Aim of the task: Say how many lines below hold the word "ZAMĚSTNÁNÍ"; give the number by itself.

=-=-=

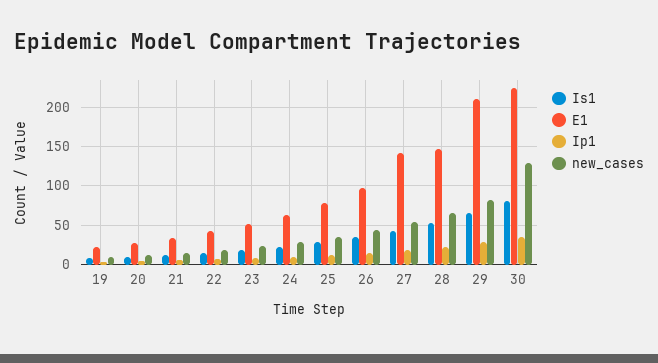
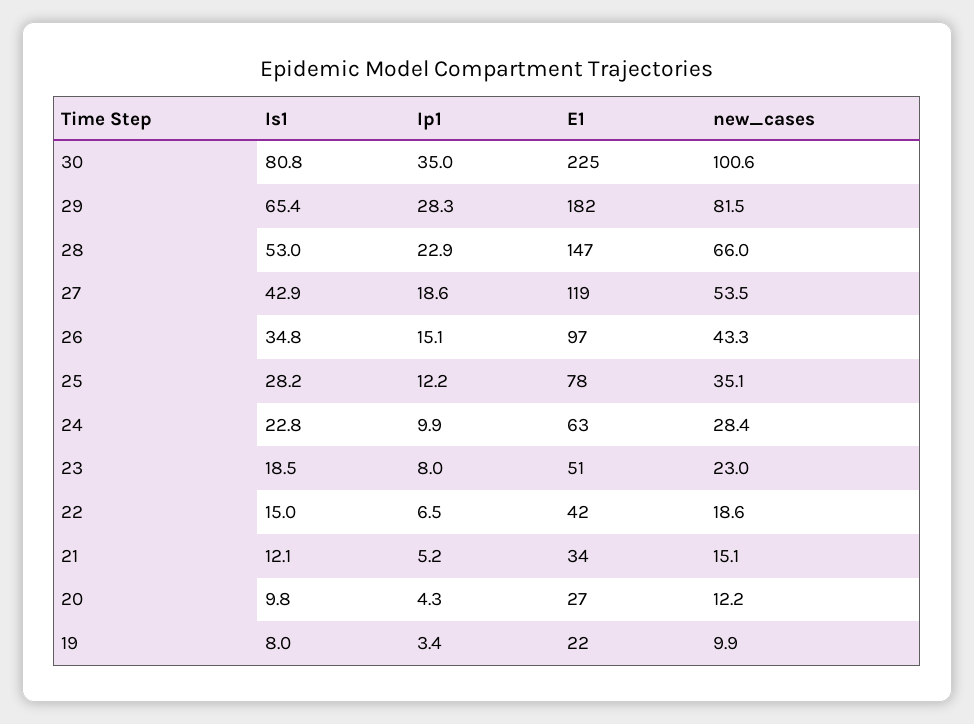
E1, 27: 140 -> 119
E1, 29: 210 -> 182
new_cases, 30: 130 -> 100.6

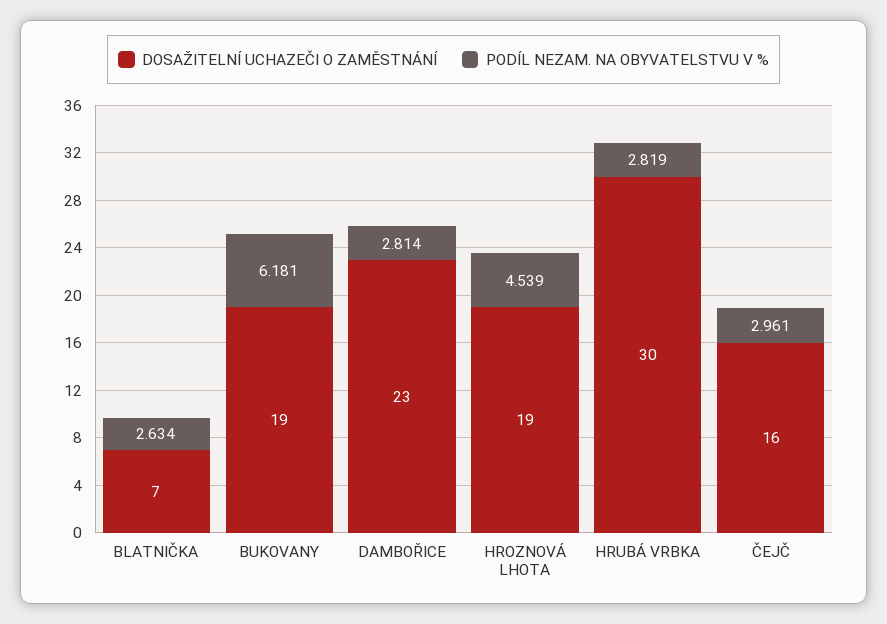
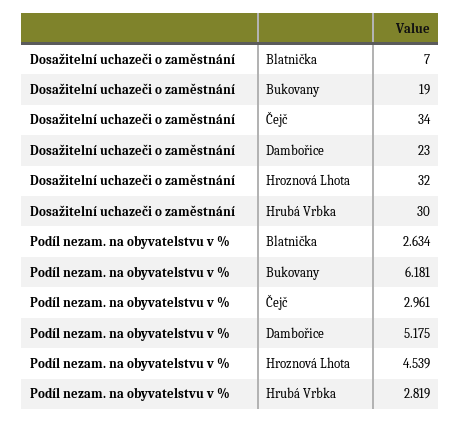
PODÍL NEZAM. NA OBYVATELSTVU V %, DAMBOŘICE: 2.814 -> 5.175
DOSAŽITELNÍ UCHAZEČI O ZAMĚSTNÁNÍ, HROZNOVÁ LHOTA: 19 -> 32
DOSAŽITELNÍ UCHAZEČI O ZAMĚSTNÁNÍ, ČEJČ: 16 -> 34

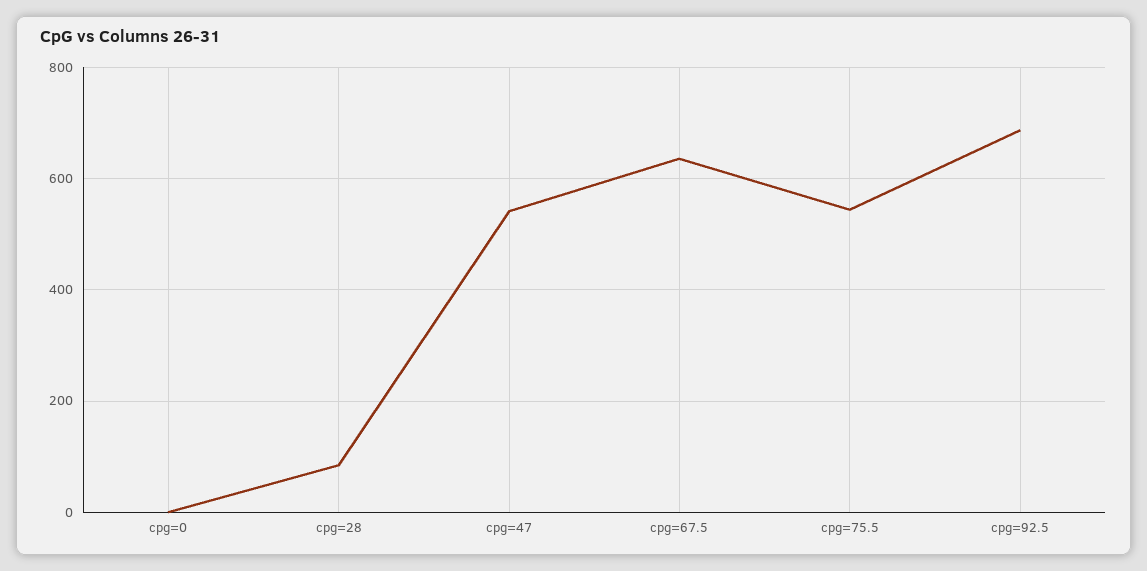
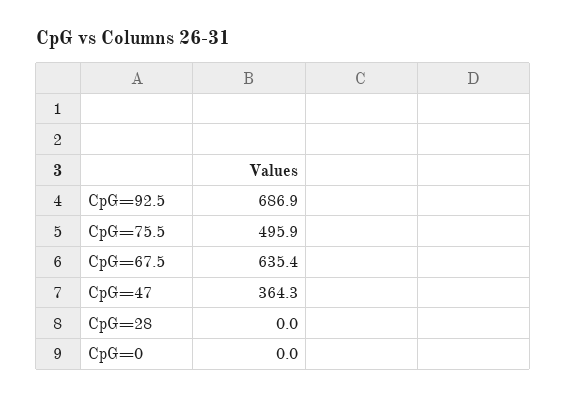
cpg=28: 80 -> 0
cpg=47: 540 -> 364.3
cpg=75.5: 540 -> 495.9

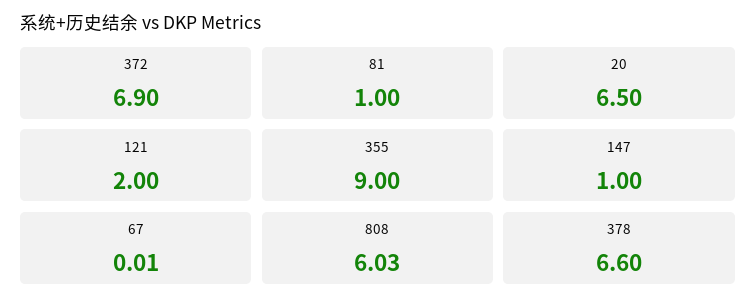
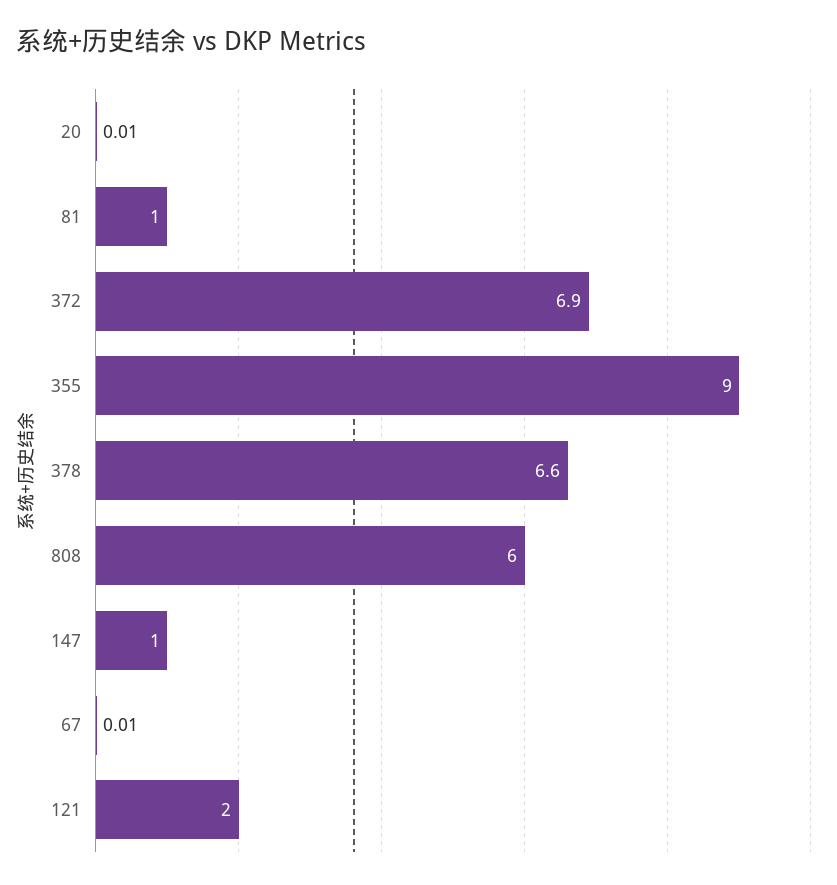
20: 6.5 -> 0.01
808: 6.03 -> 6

=-=-=

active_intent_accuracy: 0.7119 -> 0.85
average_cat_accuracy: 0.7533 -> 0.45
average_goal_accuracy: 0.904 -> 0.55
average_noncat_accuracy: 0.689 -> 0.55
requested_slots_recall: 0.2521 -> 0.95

=-=-=

Final answer: 2